With pictures excluded, copy word for word the lines in the data below from the line containing "box when you login, the" through the line containing "BBC Sport is".

--------

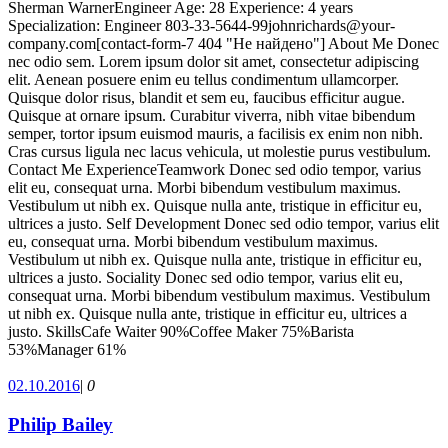
Sherman WarnerEngineer Age: 28 Experience: 4 years
Specialization: Engineer 803-33-5644-99johnrichards@your-
company.com[contact-form-7 404 "Не найдено"] About Me Donec
nec odio sem. Lorem ipsum dolor sit amet, consectetur adipiscing
elit. Aenean posuere enim eu tellus condimentum ullamcorper.
Quisque dolor risus, blandit et sem eu, faucibus efficitur augue.
Quisque at ornare ipsum. Curabitur viverra, nibh vitae bibendum
semper, tortor ipsum euismod mauris, a facilisis ex enim non nibh.
Cras cursus ligula nec lacus vehicula, ut molestie purus vestibulum.
Contact Me ExperienceTeamwork Donec sed odio tempor, varius
elit eu, consequat urna. Morbi bibendum vestibulum maximus.
Vestibulum ut nibh ex. Quisque nulla ante, tristique in efficitur eu,
ultrices a justo. Self Development Donec sed odio tempor, varius elit
eu, consequat urna. Morbi bibendum vestibulum maximus.
Vestibulum ut nibh ex. Quisque nulla ante, tristique in efficitur eu,
ultrices a justo. Sociality Donec sed odio tempor, varius elit eu,
consequat urna. Morbi bibendum vestibulum maximus. Vestibulum
ut nibh ex. Quisque nulla ante, tristique in efficitur eu, ultrices a
justo. SkillsCafe Waiter 90%Coffee Maker 75%Barista
53%Manager 61%
02.10.2016
|
0
Philip Bailey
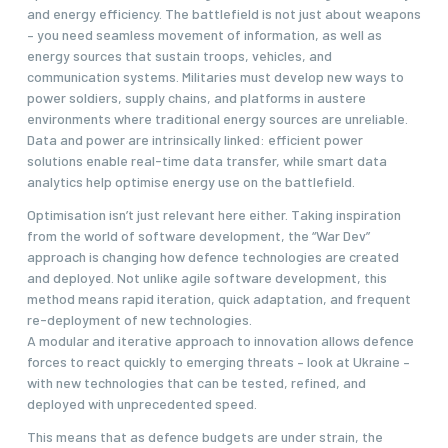
and energy efficiency. The battlefield is not just about weapons
– you need seamless movement of information, as well as
energy sources that sustain troops, vehicles, and
communication systems. Militaries must develop new ways to
power soldiers, supply chains, and platforms in austere
environments where traditional energy sources are unreliable.
Data and power are intrinsically linked: efficient power
solutions enable real-time data transfer, while smart data
analytics help optimise energy use on the battlefield.
Optimisation isn’t just relevant here either. Taking inspiration
from the world of software development, the “War Dev”
approach is changing how defence technologies are created
and deployed. Not unlike agile software development, this
method means rapid iteration, quick adaptation, and frequent
re-deployment of new technologies.
A modular and iterative approach to innovation allows defence
forces to react quickly to emerging threats – look at Ukraine –
with new technologies that can be tested, refined, and
deployed with unprecedented speed.
This means that as defence budgets are under strain, the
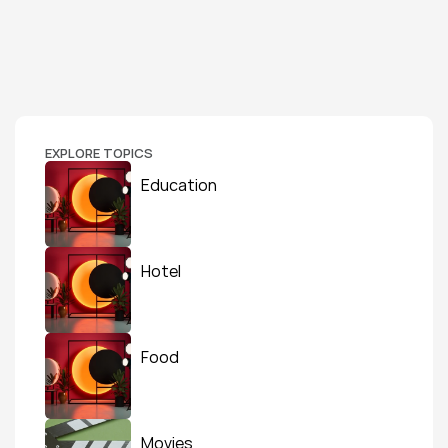
EXPLORE TOPICS
Education
Hotel
Food
Movies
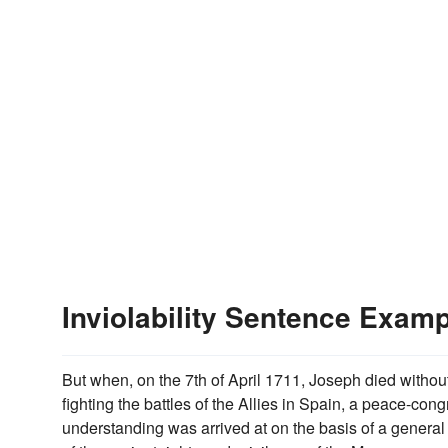
Inviolability Sentence Exam
But when, on the 7th of April 1711, Joseph died withou
fighting the battles of the Allies in Spain, a peace-con
understanding was arrived at on the basis of a general a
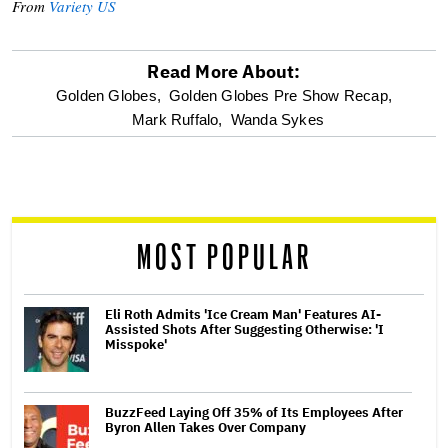
From
Variety US
Read More About:
optional
Golden Globes,
Golden Globes Pre Show Recap,
Mark Ruffalo,
Wanda Sykes
screen
reader
MOST POPULAR
Eli Roth Admits 'Ice Cream Man' Features AI-
Assisted Shots After Suggesting Otherwise: 'I
Misspoke'
BuzzFeed Laying Off 35% of Its Employees After
Byron Allen Takes Over Company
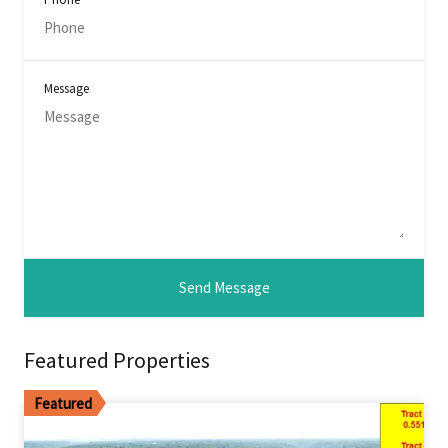
Message
Featured Properties
Featured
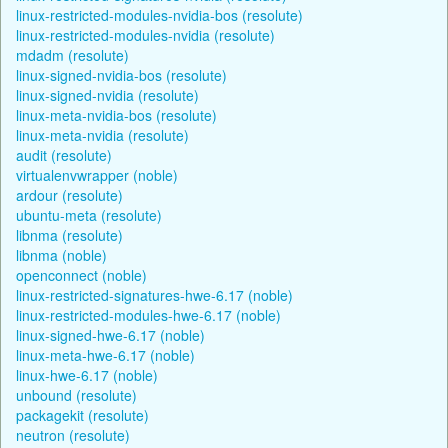
linux-restricted-modules-nvidia-bos (resolute)
linux-restricted-modules-nvidia (resolute)
mdadm (resolute)
linux-signed-nvidia-bos (resolute)
linux-signed-nvidia (resolute)
linux-meta-nvidia-bos (resolute)
linux-meta-nvidia (resolute)
audit (resolute)
virtualenvwrapper (noble)
ardour (resolute)
ubuntu-meta (resolute)
libnma (resolute)
libnma (noble)
openconnect (noble)
linux-restricted-signatures-hwe-6.17 (noble)
linux-restricted-modules-hwe-6.17 (noble)
linux-signed-hwe-6.17 (noble)
linux-meta-hwe-6.17 (noble)
linux-hwe-6.17 (noble)
unbound (resolute)
packagekit (resolute)
neutron (resolute)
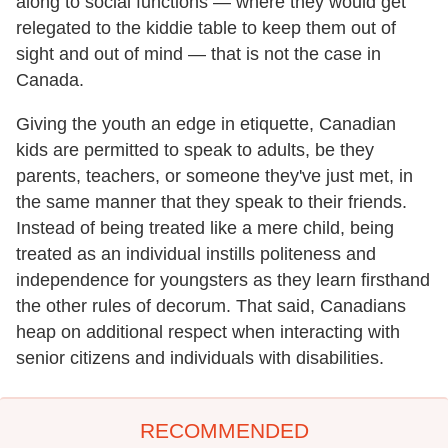
along to social functions — where they would get
relegated to the kiddie table to keep them out of
sight and out of mind — that is not the case in
Canada.
Giving the youth an edge in etiquette, Canadian
kids are permitted to speak to adults, be they
parents, teachers, or someone they've just met, in
the same manner that they speak to their friends.
Instead of being treated like a mere child, being
treated as an individual instills politeness and
independence for youngsters as they learn firsthand
the other rules of decorum. That said, Canadians
heap on additional respect when interacting with
senior citizens and individuals with disabilities.
RECOMMENDED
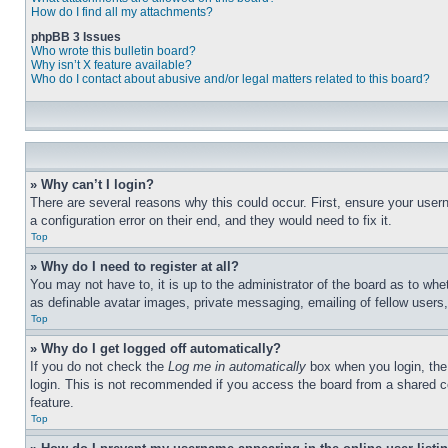
How do I find all my attachments?
phpBB 3 Issues
Who wrote this bulletin board?
Why isn’t X feature available?
Who do I contact about abusive and/or legal matters related to this board?
» Why can’t I login?
There are several reasons why this could occur. First, ensure your user
a configuration error on their end, and they would need to fix it.
Top
» Why do I need to register at all?
You may not have to, it is up to the administrator of the board as to whe
as definable avatar images, private messaging, emailing of fellow users
Top
» Why do I get logged off automatically?
If you do not check the
Log me in automatically
box when you login, the 
login. This is not recommended if you access the board from a shared com
feature.
Top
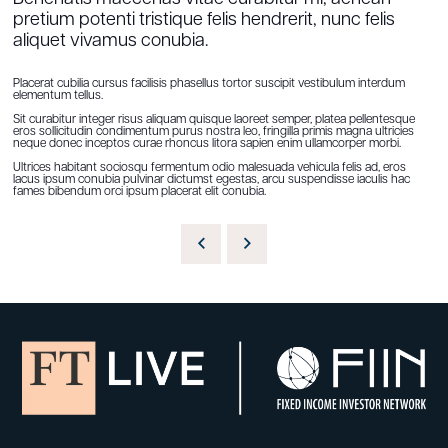
pretium potenti tristique felis hendrerit, nunc felis
aliquet vivamus conubia.
Placerat cubilia cursus facilisis phasellus tortor suscipit vestibulum interdum
elementum tellus.
Sit curabitur integer risus aliquam quisque laoreet semper, platea pellentesque
eros sollicitudin condimentum purus nostra leo, fringilla primis magna ultricies
neque donec inceptos curae rhoncus litora sapien enim ullamcorper morbi.
Ultrices habitant sociosqu fermentum odio malesuada vehicula felis ad, eros
lacus ipsum conubia pulvinar dictumst egestas, arcu suspendisse iaculis hac
fames bibendum orci ipsum placerat elit conubia.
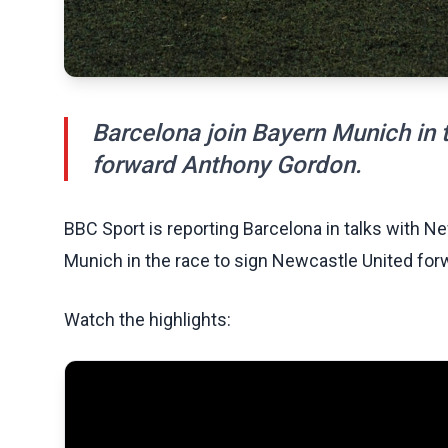
Barcelona join Bayern Munich in 
forward Anthony Gordon.
BBC Sport is reporting Barcelona in talks with N
Munich in the race to sign Newcastle United fo
Watch the highlights:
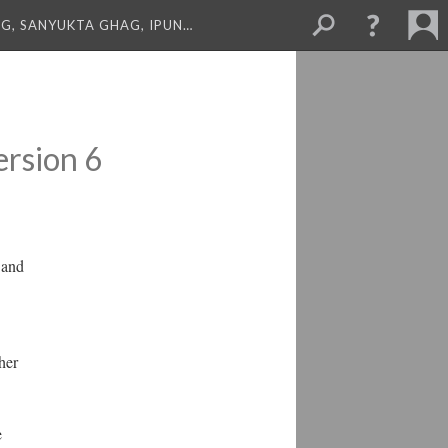
NG, SANYUKTA GHAG, IPUN…
ersion 6
 and
her
e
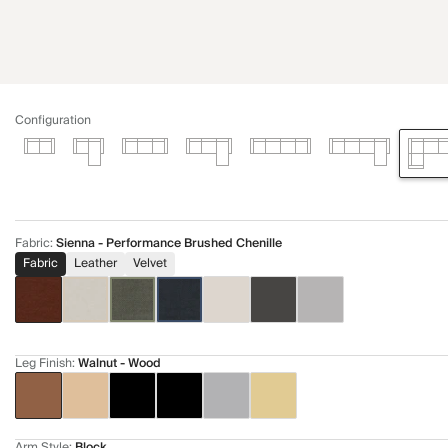
Configuration
Fabric
:
Sienna - Performance Brushed Chenille
Fabric
Leather
Velvet
Leg Finish
:
Walnut - Wood
Arm Style
:
Block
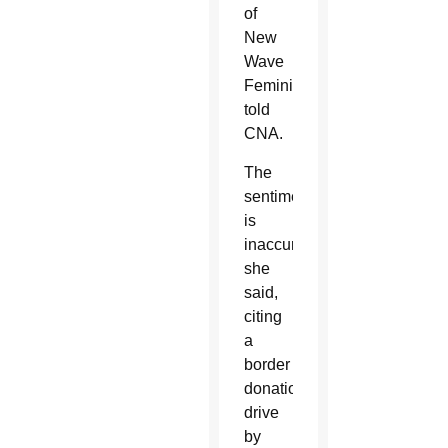
of
New
Wave
Feminists,
told
CNA.
The
sentiment
is
inaccurate,
she
said,
citing
a
border
donation
drive
by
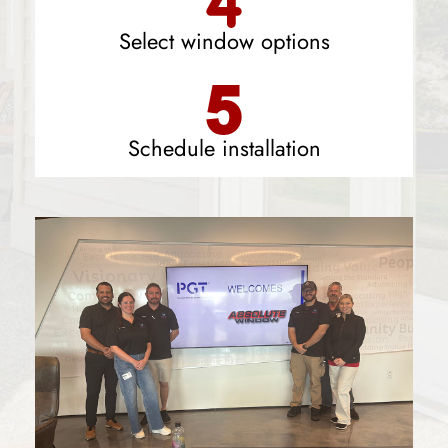
Select window options
Schedule installation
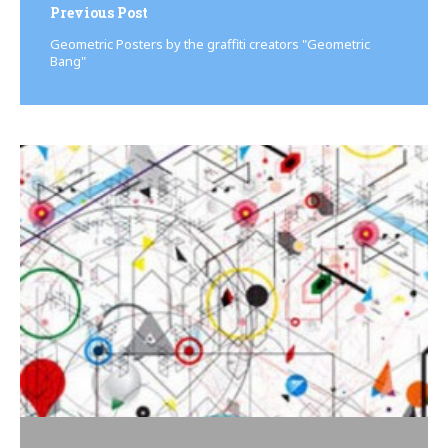
Previous Post
Geo­met­ric Posters by the graffiti creators "Geo­met­ric
Bang"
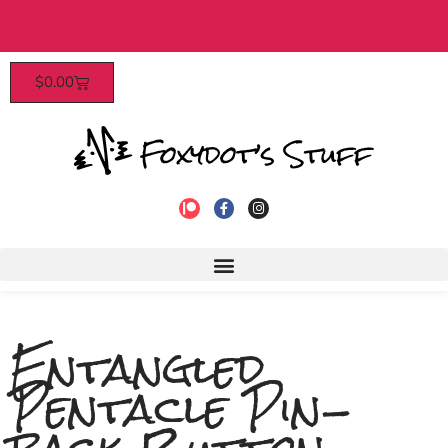
$40​
Patrons enjoy early access, dis
$
0.00
to join!
Entangled
Pentacle Pin-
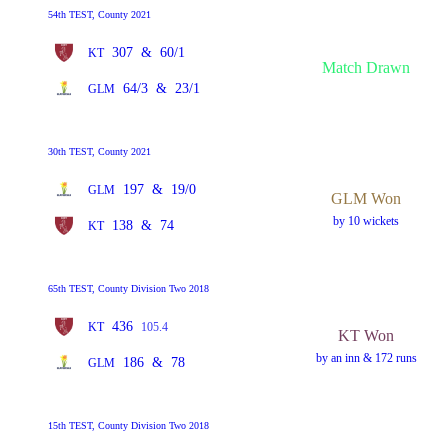
54th TEST, County 2021
307
&
60/1
KT
Match Drawn
64/3
&
23/1
GLM
30th TEST, County 2021
197
&
19/0
GLM
GLM Won
by 10 wickets
138
&
74
KT
65th TEST, County Division Two 2018
436
KT
105.4
KT Won
by an inn & 172 runs
186
&
78
GLM
15th TEST, County Division Two 2018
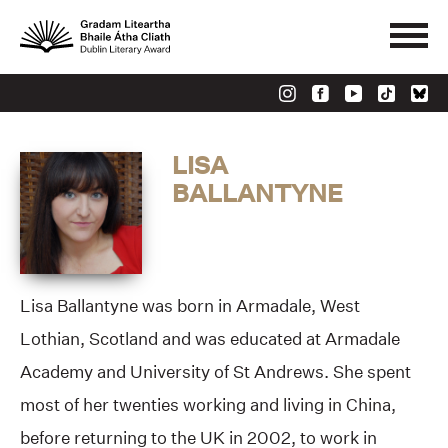
LISA
BALLANTYNE
Lisa Ballantyne was born in Armadale, West
Lothian, Scotland and was educated at Armadale
Academy and University of St Andrews. She spent
most of her twenties working and living in China,
before returning to the UK in 2002, to work in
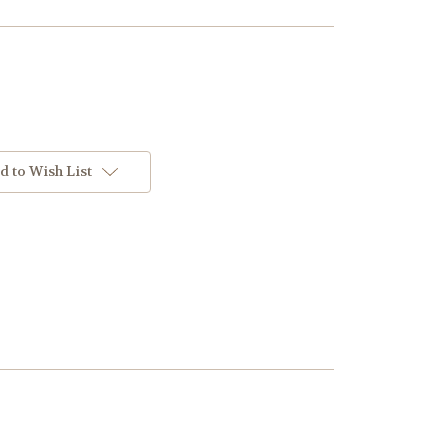
d to Wish List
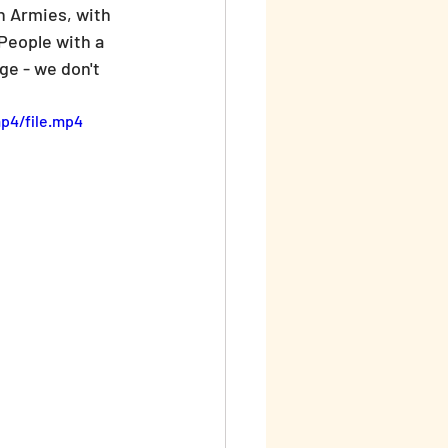
n Armies, with 
People with a 
ge - we don't 
p4/file.mp4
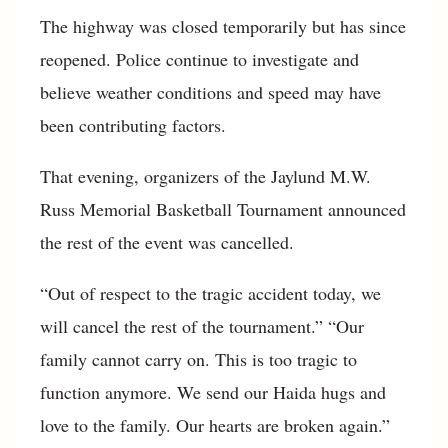
The highway was closed temporarily but has since
reopened. Police continue to investigate and
believe weather conditions and speed may have
been contributing factors.
That evening, organizers of the Jaylund M.W.
Russ Memorial Basketball Tournament announced
the rest of the event was cancelled.
“Out of respect to the tragic accident today, we
will cancel the rest of the tournament.” “Our
family cannot carry on. This is too tragic to
function anymore. We send our Haida hugs and
love to the family. Our hearts are broken again.”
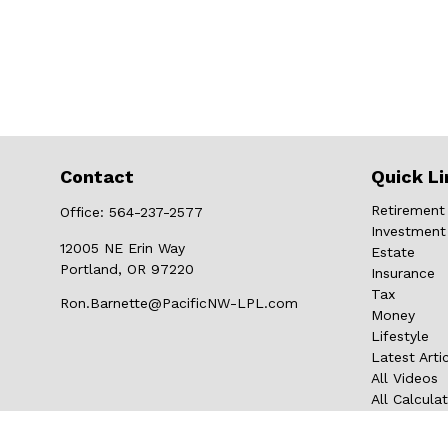
Contact
Quick Li
Retirement
Office:
564-237-2577
Investment
12005 NE Erin Way
Estate
Portland,
OR
97220
Insurance
Tax
Ron.Barnette@PacificNW-LPL.com
Money
Lifestyle
Latest Arti
All Videos
All Calcula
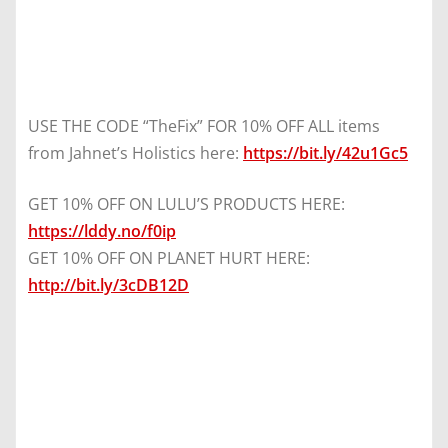
USE THE CODE “TheFix” FOR 10% OFF ALL items
from Jahnet’s Holistics here:
https://bit.ly/42u1Gc5
GET 10% OFF ON LULU’S PRODUCTS HERE:
https://lddy.no/f0ip
GET 10% OFF ON PLANET HURT HERE:
http://bit.ly/3cDB12D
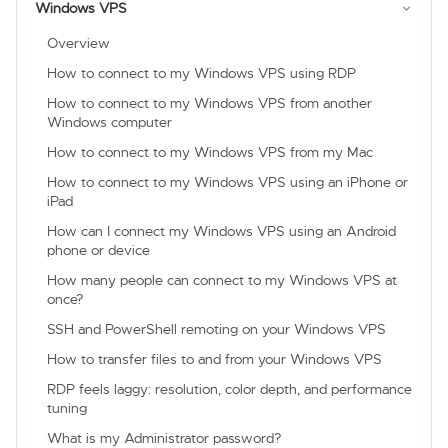
Windows VPS
Overview
How to connect to my Windows VPS using RDP
How to connect to my Windows VPS from another
Windows computer
How to connect to my Windows VPS from my Mac
How to connect to my Windows VPS using an iPhone or
iPad
How can I connect my Windows VPS using an Android
phone or device
How many people can connect to my Windows VPS at
once?
SSH and PowerShell remoting on your Windows VPS
How to transfer files to and from your Windows VPS
RDP feels laggy: resolution, color depth, and performance
tuning
What is my Administrator password?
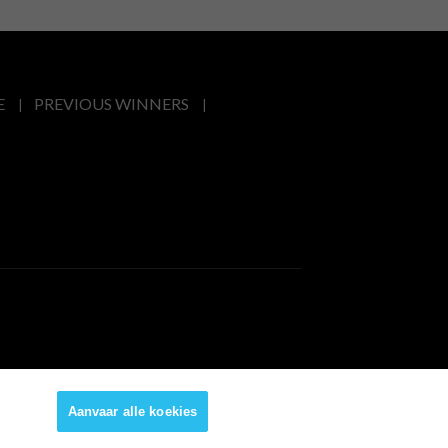
E
PREVIOUS WINNERS
Aanvaar alle koekies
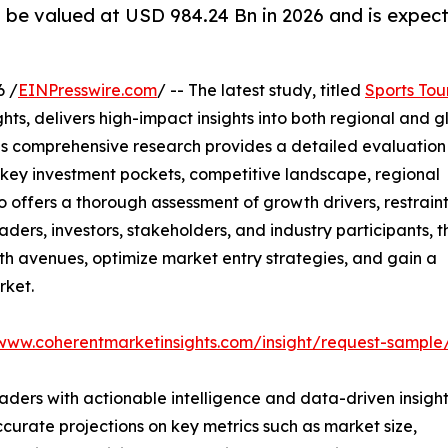
o be valued at USD 984.24 Bn in 2026 and is expec
6 /
EINPresswire.com
/ -- The latest study, titled
Sports Tou
ts, delivers high-impact insights into both regional and g
is comprehensive research provides a detailed evaluation
 key investment pockets, competitive landscape, regional
 offers a thorough assessment of growth drivers, restraint
ders, investors, stakeholders, and industry participants, t
wth avenues, optimize market entry strategies, and gain a
rket.
/www.coherentmarketinsights.com/insight/request-sample
readers with actionable intelligence and data-driven insight
ccurate projections on key metrics such as market size,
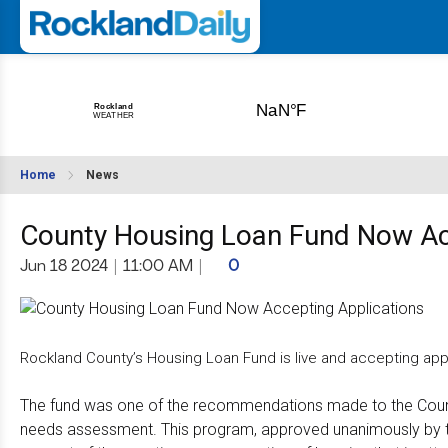
Home
News
County Housing Loan Fund Now Ac
Jun 18 2024
|
11:00 AM
|
0
Rockland County’s Housing Loan Fund is live and accepting appl
The fund was one of the recommendations made to the Count
needs assessment. This program, approved unanimously by the 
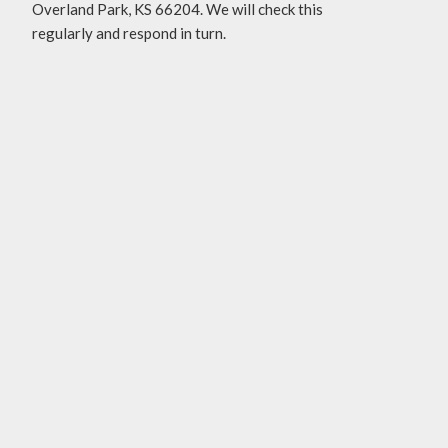
Overland Park, KS 66204. We will check this
regularly and respond in turn.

--------

**Written answer:**
box when you login, the 
login. This is not recommended if you access the board from a shared com
feature.
Top
pretium potenti tristique felis hendrerit, nunc felis
aliquet vivamus conubia.
Placerat cubilia cursus facilisis phasellus tortor suscipit vestibulum interdum
elementum tellus.
Sit curabitur integer risus aliquam quisque laoreet semper, platea pellentesque
eros sollicitudin condimentum purus nostra leo, fringilla primis magna ultricies
neque donec inceptos curae rhoncus litora sapien enim ullamcorper morbi.
Ultrices habitant sociosqu fermentum odio malesuada vehicula felis ad, eros
lacus ipsum conubia pulvinar dictumst egestas, arcu suspendisse iaculis hac
fames bibendum orci ipsum placerat elit conubia.
Barcelona join Bayern Munich in 
forward Anthony Gordon.
BBC Sport is reporting Barcelona in talks with N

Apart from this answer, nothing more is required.